Task data:

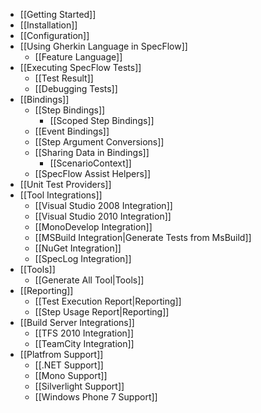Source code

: * [[Getting Started]]
* [[Installation]]
* [[Configuration]]
* [[Using Gherkin Language in SpecFlow]]
    * [[Feature Language]]
* [[Executing SpecFlow Tests]]
    * [[Test Result]]
    * [[Debugging Tests]]
* [[Bindings]]
    * [[Step Bindings]]
        * [[Scoped Step Bindings]]
    * [[Event Bindings]]
    * [[Step Argument Conversions]]
    * [[Sharing Data in Bindings]]
        * [[ScenarioContext]]
    * [[SpecFlow Assist Helpers]]
* [[Unit Test Providers]]
* [[Tool Integrations]]
    * [[Visual Studio 2008 Integration]]
    * [[Visual Studio 2010 Integration]]
    * [[MonoDevelop Integration]]
    * [[MSBuild Integration|Generate Tests from MsBuild]]
    * [[NuGet Integration]]
    * [[SpecLog Integration]]
* [[Tools]]
    * [[Generate All Tool|Tools]]
* [[Reporting]]
    * [[Test Execution Report|Reporting]]
    * [[Step Usage Report|Reporting]]
* [[Build Server Integrations]]
    * [[TFS 2010 Integration]]
    * [[TeamCity Integration]]
* [[Platfrom Support]]
    * [[.NET Support]]
    * [[Mono Support]]
    * [[Silverlight Support]]
    * [[Windows Phone 7 Support]]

Instruction: Please copy the preceding records exactly and omit the images.

Response box:
Source code

: * [[Getting Started]]
* [[Installation]]
* [[Configuration]]
* [[Using Gherkin Language in SpecFlow]]
    * [[Feature Language]]
* [[Executing SpecFlow Tests]]
    * [[Test Result]]
    * [[Debugging Tests]]
* [[Bindings]]
    * [[Step Bindings]]
        * [[Scoped Step Bindings]]
    * [[Event Bindings]]
    * [[Step Argument Conversions]]
    * [[Sharing Data in Bindings]]
        * [[ScenarioContext]]
    * [[SpecFlow Assist Helpers]]
* [[Unit Test Providers]]
* [[Tool Integrations]]
    * [[Visual Studio 2008 Integration]]
    * [[Visual Studio 2010 Integration]]
    * [[MonoDevelop Integration]]
    * [[MSBuild Integration|Generate Tests from MsBuild]]
    * [[NuGet Integration]]
    * [[SpecLog Integration]]
* [[Tools]]
    * [[Generate All Tool|Tools]]
* [[Reporting]]
    * [[Test Execution Report|Reporting]]
    * [[Step Usage Report|Reporting]]
* [[Build Server Integrations]]
    * [[TFS 2010 Integration]]
    * [[TeamCity Integration]]
* [[Platfrom Support]]
    * [[.NET Support]]
    * [[Mono Support]]
    * [[Silverlight Support]]
    * [[Windows Phone 7 Support]]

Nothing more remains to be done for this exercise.